## Task statement
Copy word for word every line from the start of the records through the line holding "Dot at: (182, 334)", inclusive. Leave the pictures out of your copy.

::::::

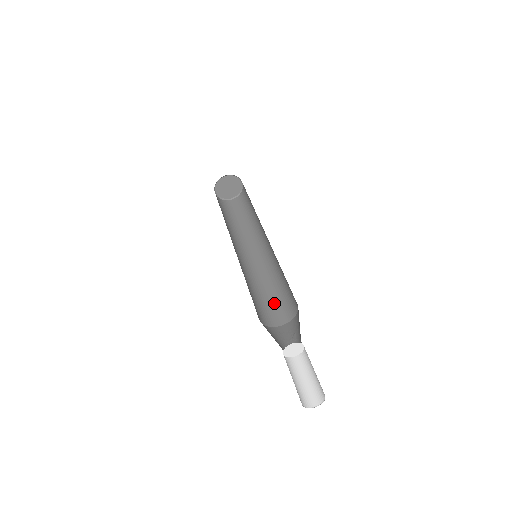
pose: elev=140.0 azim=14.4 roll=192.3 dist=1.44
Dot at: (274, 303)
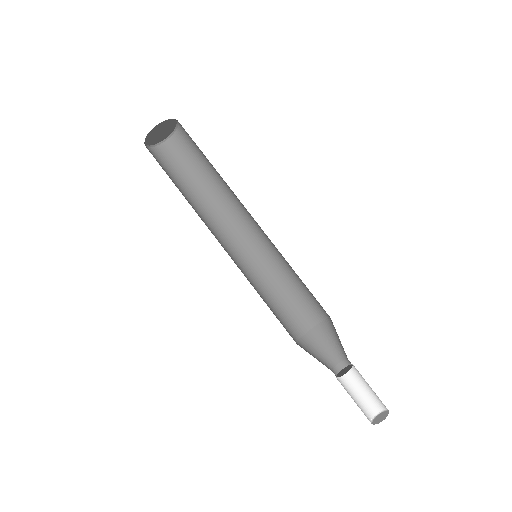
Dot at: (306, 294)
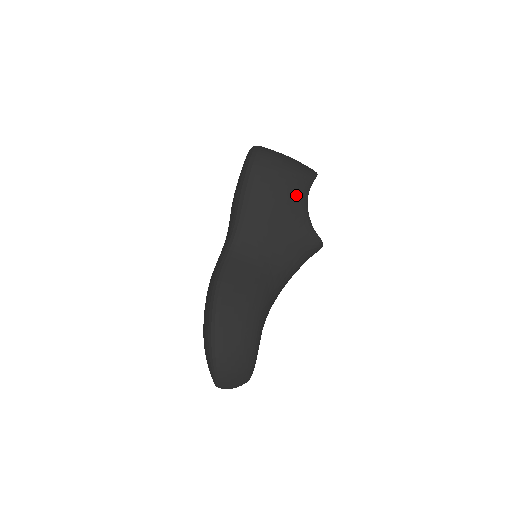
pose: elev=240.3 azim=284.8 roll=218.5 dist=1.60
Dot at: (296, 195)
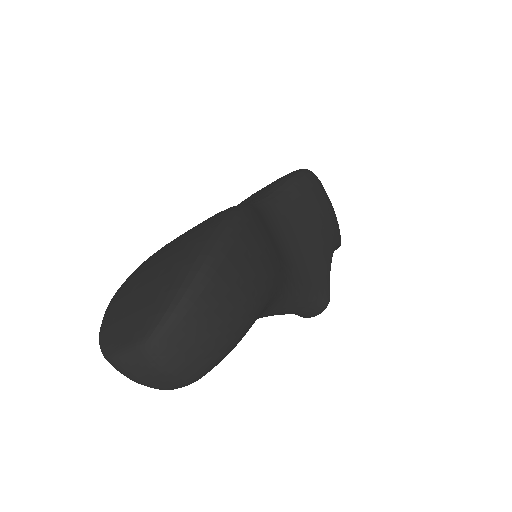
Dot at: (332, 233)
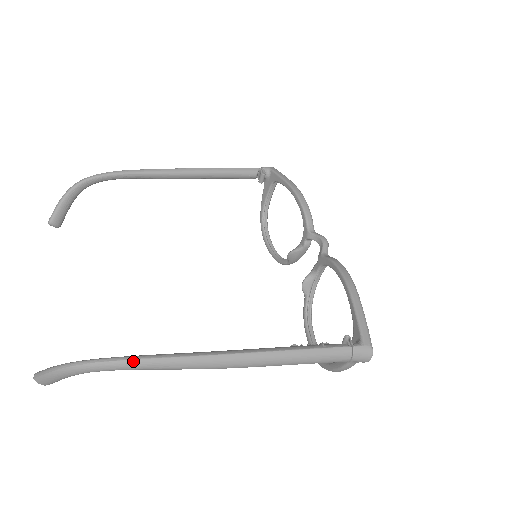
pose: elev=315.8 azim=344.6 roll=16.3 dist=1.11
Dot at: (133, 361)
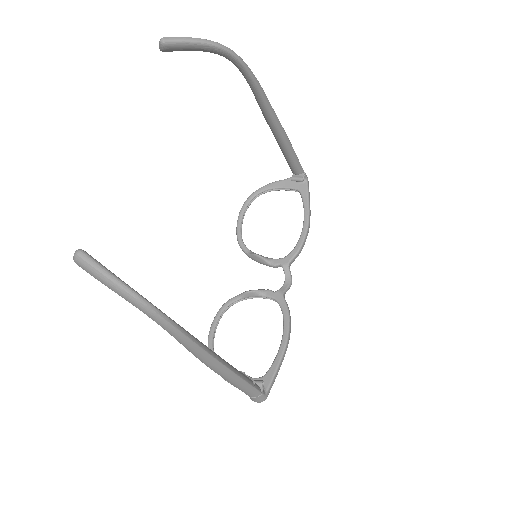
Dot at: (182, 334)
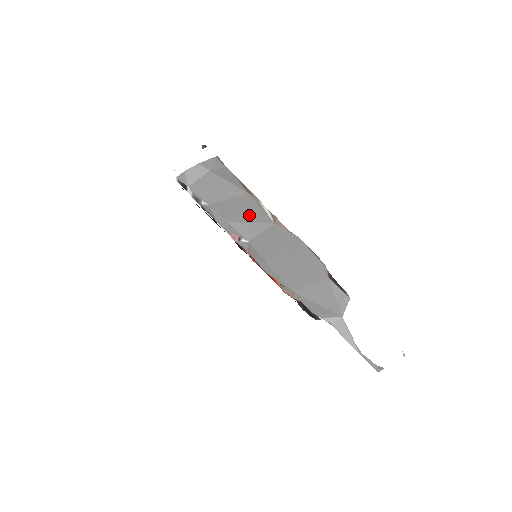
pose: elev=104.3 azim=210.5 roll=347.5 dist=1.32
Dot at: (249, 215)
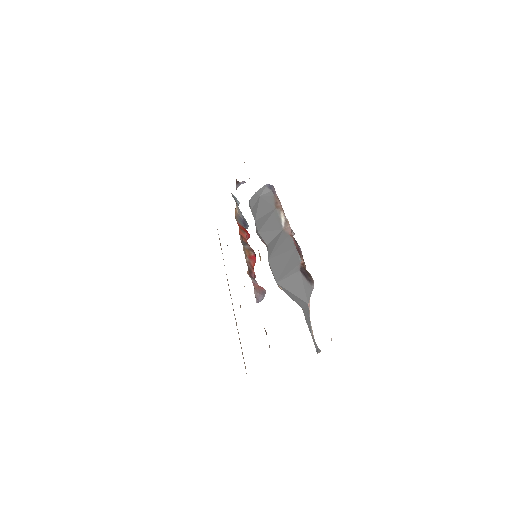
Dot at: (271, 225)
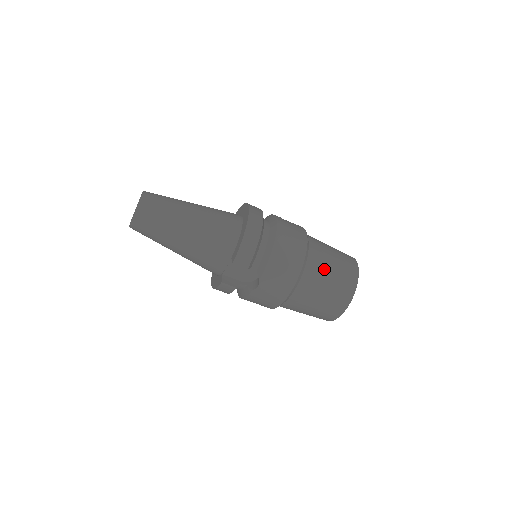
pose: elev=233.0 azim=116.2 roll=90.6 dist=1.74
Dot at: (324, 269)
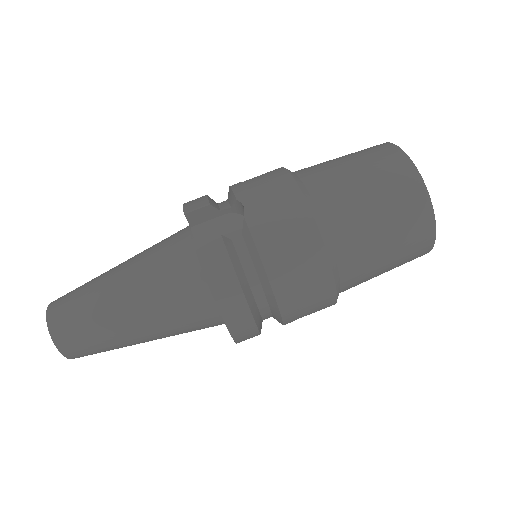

::::::

## Solution for this problem
pose: elev=140.0 azim=14.4 roll=192.3 dist=1.44
Dot at: (274, 303)
Dot at: (306, 294)
pose: elev=240.3 azim=284.8 roll=218.5 dist=1.60
Dot at: (296, 195)
Dot at: (332, 233)
pose: elev=315.8 azim=344.6 roll=16.3 dist=1.11
Dot at: (133, 361)
Dot at: (182, 334)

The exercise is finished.